3477. Le Vasoudevide dit : Ô Arjouna, il a jadis été incendié par des astres de diverses sortes. Ô tourmenteur des ennemis, s’il n’a pas, (alors), été anéanti, c’est que je me trouvais dessus dans la bataille.

3478. Maintenant que ta tâche est remplie et que je l’ai quitté, il disparaît, brûlé par l’ardeur (des armes) de Brahma.

3479. Et, souriant, l’adorable Keçava, tueur des ennemis, dit à Youdhishthira, en l’embrassant :

3480. Grâce au ciel tu triomphes, ô fils de Kountî. Grâce au ciel les ennemis sont tués, grâce au ciel l’archer porteur de Gândîva, Bhîmasena fils de Pândou,

3481. Les deux Pândouides fils de Mâdrî, et toi, vous avez échappé à ce combat qui fut la ruine des héros, et vos ennemis sont détruits.

3482-3484. Ô Bharatide, fais vite ce que tu vas avoir à faire. Quand j’ai paru à Oupaplavya, en me présentant, avec l’archer porteur de Gândîva, le madhouparka (mélange de miel offert aux hôtes), tu m’as dit : « Ô Krishna, Dhanañjaya que voici, est ton frère et ton ami. Ô guerrier aux grands bras, tu dois le garantir de toutes les calamités. » Je t’ai répondu : « Qu’il en soit ainsi. »

3485. « Ô maître des hommes, cet ambidextre victorieux, à la vraie valeur, protégé (par moi) ainsi que ses frères, à cause de toi,

3486, 3487. Est sorti vivant de cette guerre destructive des héros et qui faisait hérisser le poil (de terreur). » Ayant entendu ces paroles de Krishna, Dharniaràja Youdhishthira, le poil hérissé, répondit à Janârdana :

3488. Youdhishthira dit : Quai aufro que toi, ô broyeur des ennemis, fût-ce Pourandara le porteur de la foudre. eût pu endurer l'astra de Brahma, lancé par Drona et par Karna ?

3489. C’est grâce à toi que les conjurés ont été vaincus et que le fils de Prithà n a pas été mis en fuite, (quand il a pris part) à la grande bataille.

3490, 3491. Ô guerrier aux grands bras, il en a été de même pour moi à plusieurs reprises. Le maharshî Dvaipâyana m’a dit quel serait le résultat de (tes) œuvres, et le développement de l’éclat de ton énergie. « Là où est la vertu, là est Krishna. Là où est Krishna, là est la victoire, »

3492. Ainsi me dit-il. Après cette conversation, ces héros, qui étaient entrés dans ton camp, se dirigèrent vers les amas de trésors, de joyaux et de richesses.

3493. L’or, l’argent, les pierres précieuses, les ornements principaux, les couvertures de laine et les fourrures,

3494. Les chevaux et les innombrables captives, ainsi que les insignes de la royauté.
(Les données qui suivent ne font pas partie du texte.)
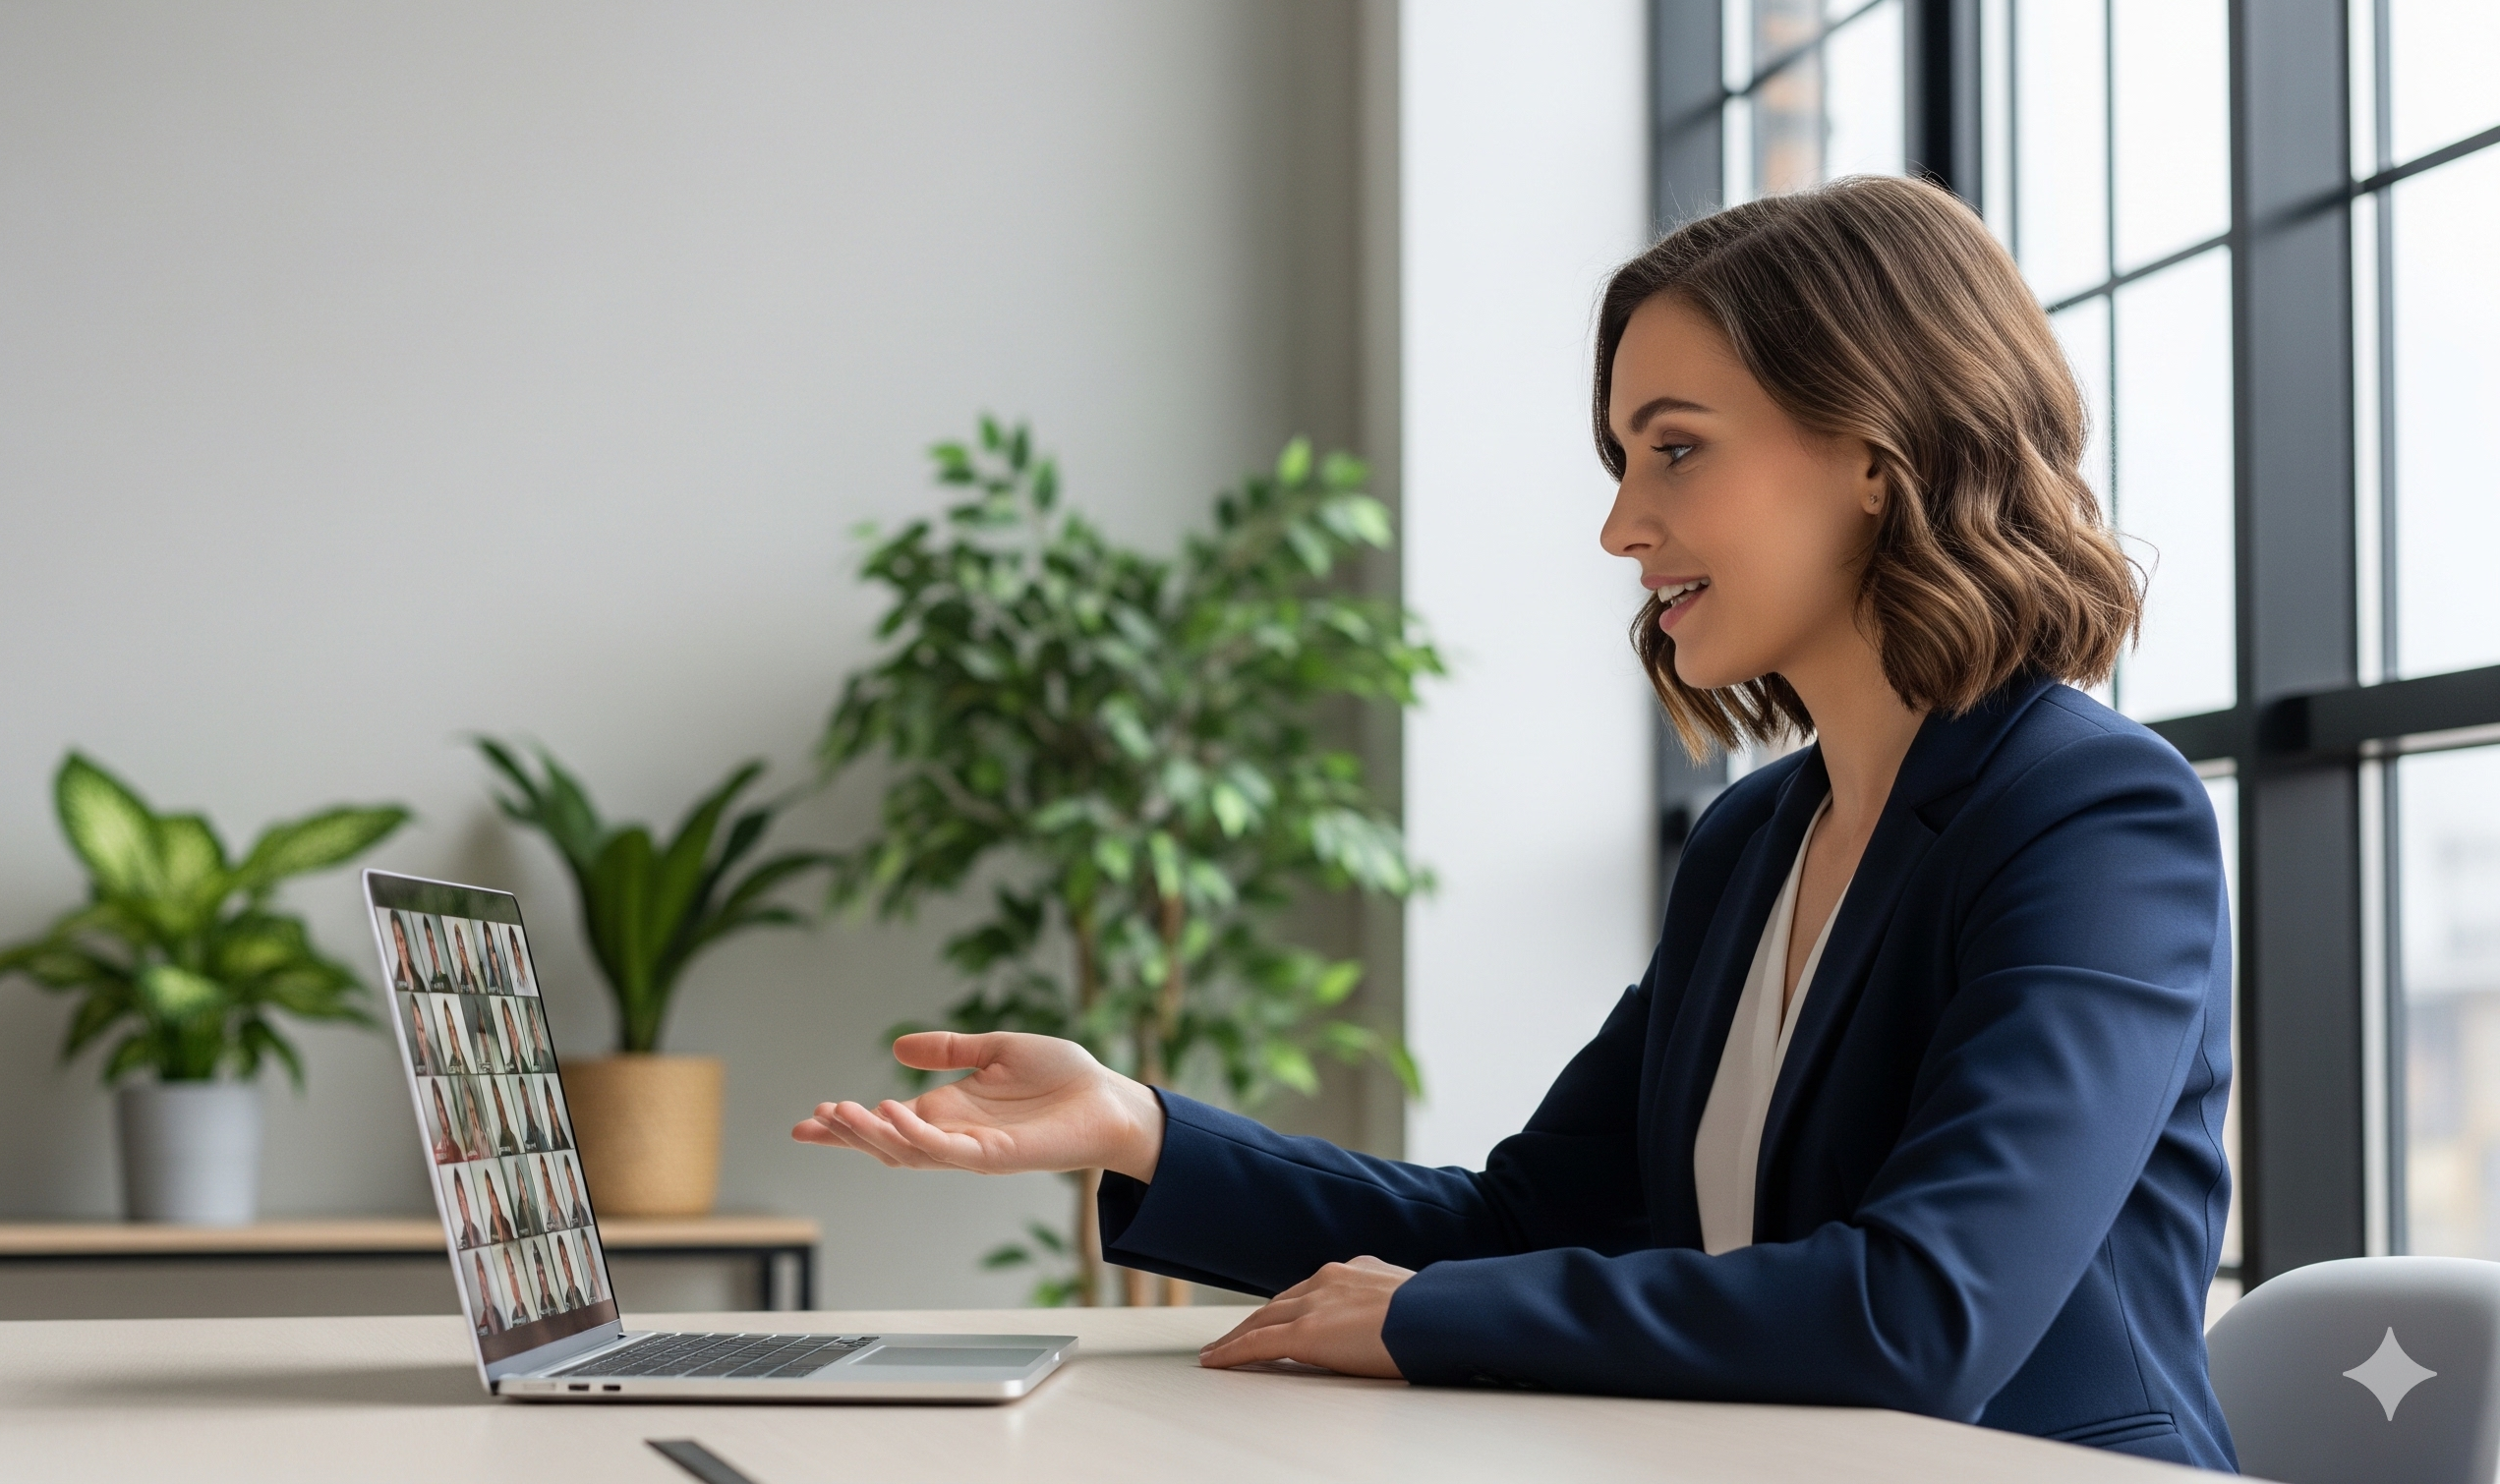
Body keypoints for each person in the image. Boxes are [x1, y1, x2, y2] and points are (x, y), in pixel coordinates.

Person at [793, 176, 2235, 1471]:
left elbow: (1926, 1310)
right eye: (1621, 459)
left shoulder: (2092, 817)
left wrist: (1424, 1319)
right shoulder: (1753, 846)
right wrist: (1138, 1128)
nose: (1620, 526)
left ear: (1876, 449)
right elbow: (1521, 1227)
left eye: (1674, 451)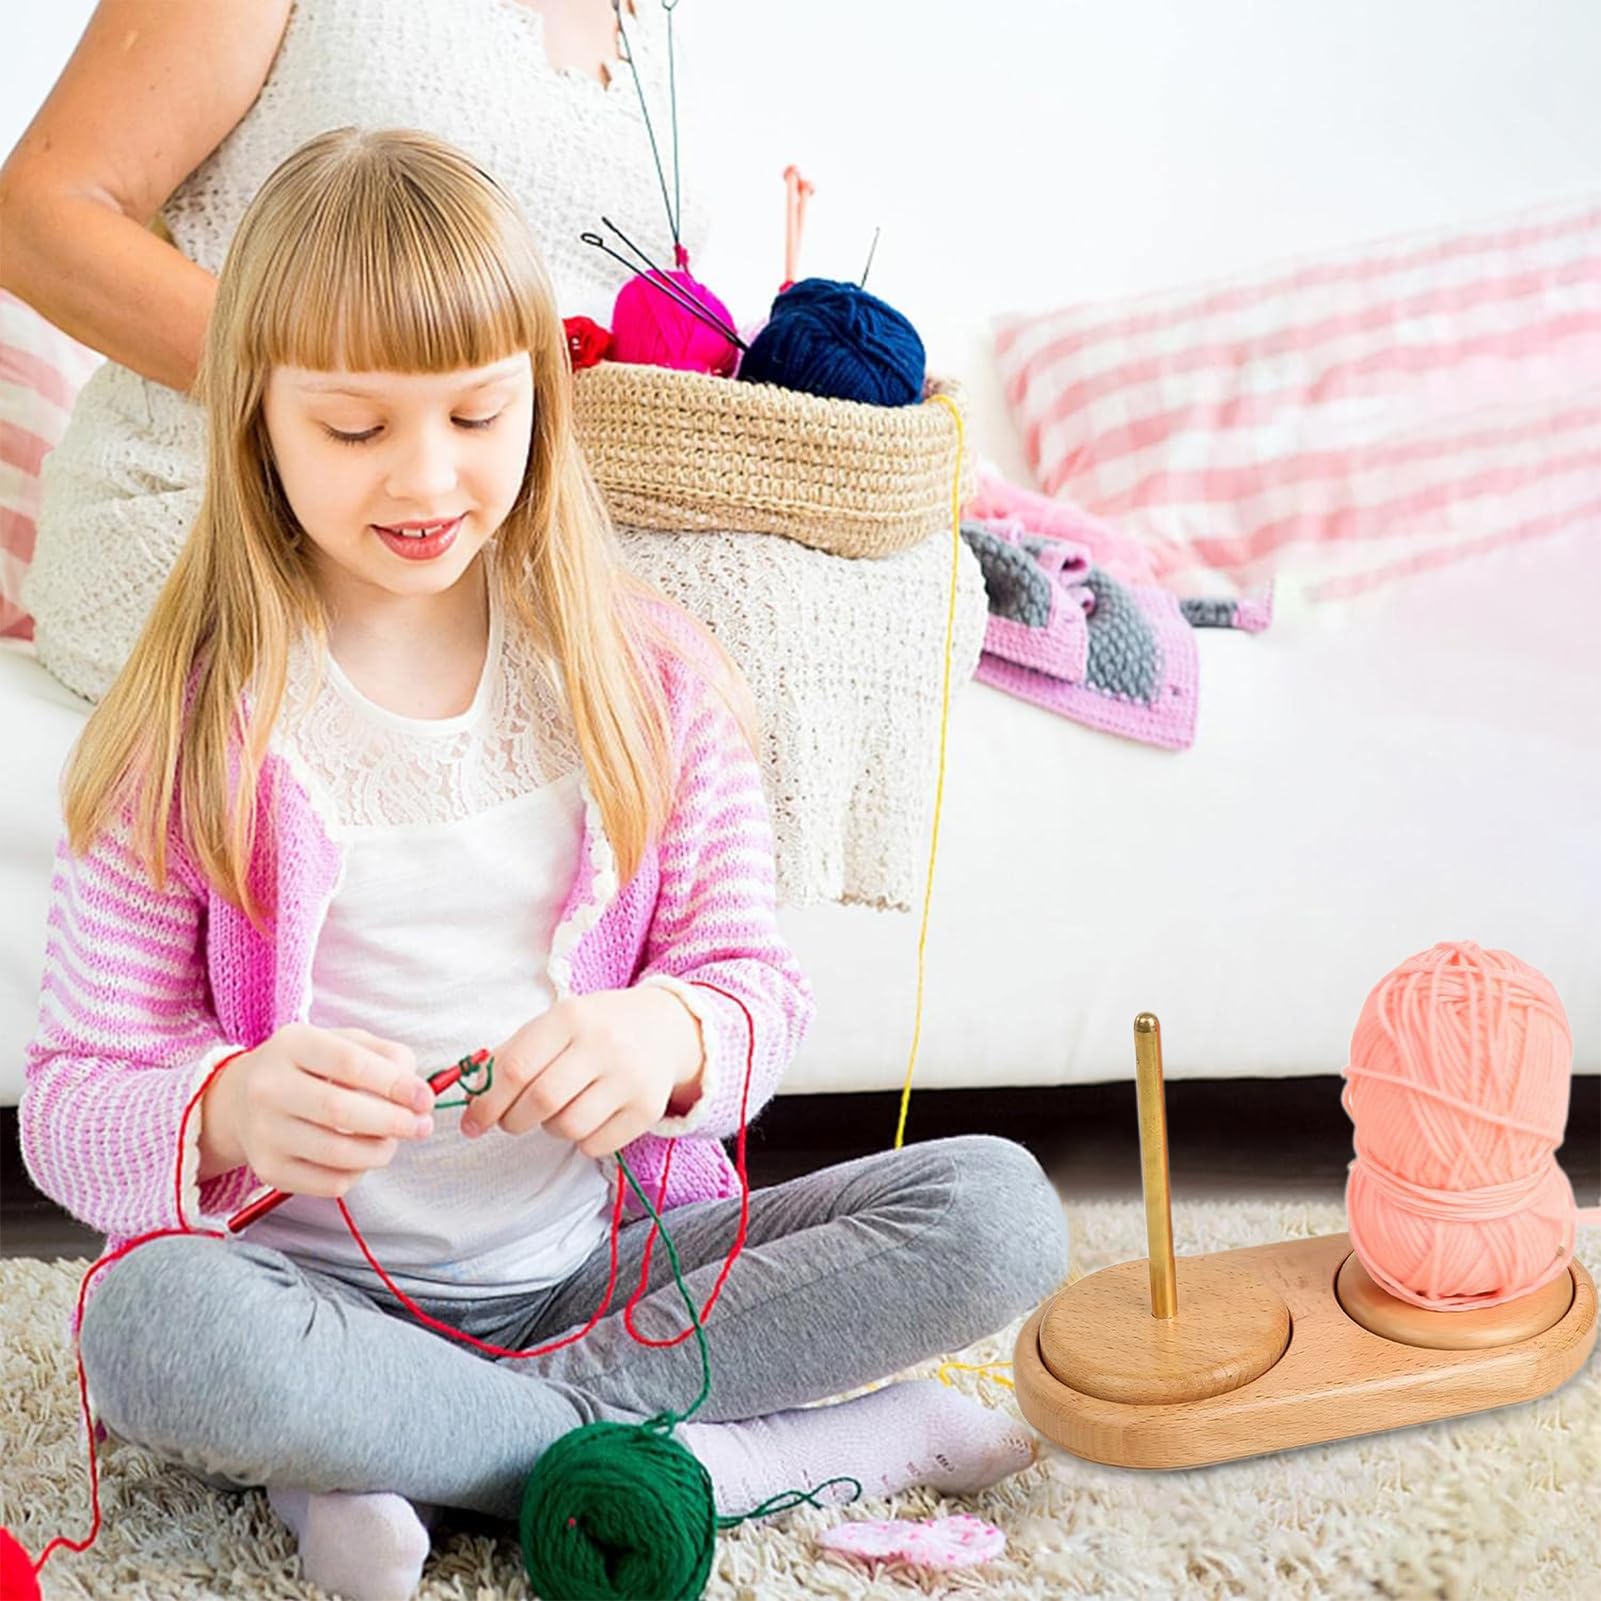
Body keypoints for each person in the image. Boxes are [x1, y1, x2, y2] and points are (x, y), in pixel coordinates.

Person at [18, 128, 1067, 1601]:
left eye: (474, 414)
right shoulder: (186, 728)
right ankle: (715, 1457)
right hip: (310, 1291)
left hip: (606, 1273)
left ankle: (403, 1464)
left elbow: (753, 985)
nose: (426, 475)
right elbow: (67, 1100)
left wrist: (677, 1035)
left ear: (539, 403)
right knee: (153, 1324)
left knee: (999, 1209)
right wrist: (227, 1105)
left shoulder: (644, 681)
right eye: (355, 428)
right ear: (254, 422)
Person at [0, 0, 988, 912]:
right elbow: (39, 214)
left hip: (494, 499)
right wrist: (333, 392)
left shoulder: (641, 21)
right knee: (742, 613)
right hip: (236, 493)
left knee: (915, 581)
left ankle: (688, 1014)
Mis en possession de tes inépuisables richesses, ô excellent Bharatide,

3495, 3496. Les Indras des hommes, heureux d’avoir tué leurs ennemis, poussèrent des cris (de joie). Tous ces héros Pândouides, avec le Satyakide, ayant dételé leurs chars, restèrent un instant en ce lieu pour se reposer. Puis, ô grand roi, le très glorieux Vasoudevide leur dit :

3497. « Il nous faut, pour notre salut, sortir du camp. » Quand il eut ainsi parlé, tous les fils de Pândou et le Satyakide

3498. Sortirent (du camp) avec le Vasoudevide, en vue de leur conservation. S’étant approchés de la salutaire rivière Oghavatî (la Sarasvati, celle qui a des flots), ô roi,

3499. Les fils de Pândou, dont les ennemis étaient tués, (y) passèrent la nuit. Puis ils renvoyèrent l'Yadouide à la ville qui tire son nom des éléphants.

3500. Le majestueux Vasoudevide, ayant fait monter (son cocher) Dàrouka sur son char, se hâta d’aller là où se trouvait le roi fils d’Ambikâ.

3501. Au moment où il allait mettre en mouvement le char attelé de (ses chevaux) Çaibya et Sougrîva, ils lui dirent : « Console la glorieuse Gàndhârî dont les fils sont tués. »

3502. Ce (prince), le plus grand des Sattvatides, à qui les fils de Pàndou avaient ainsi parlé, se dirigea vers la ville et se hâta de joindre Gândhàrî, à qui la mort avait ravi ses fils.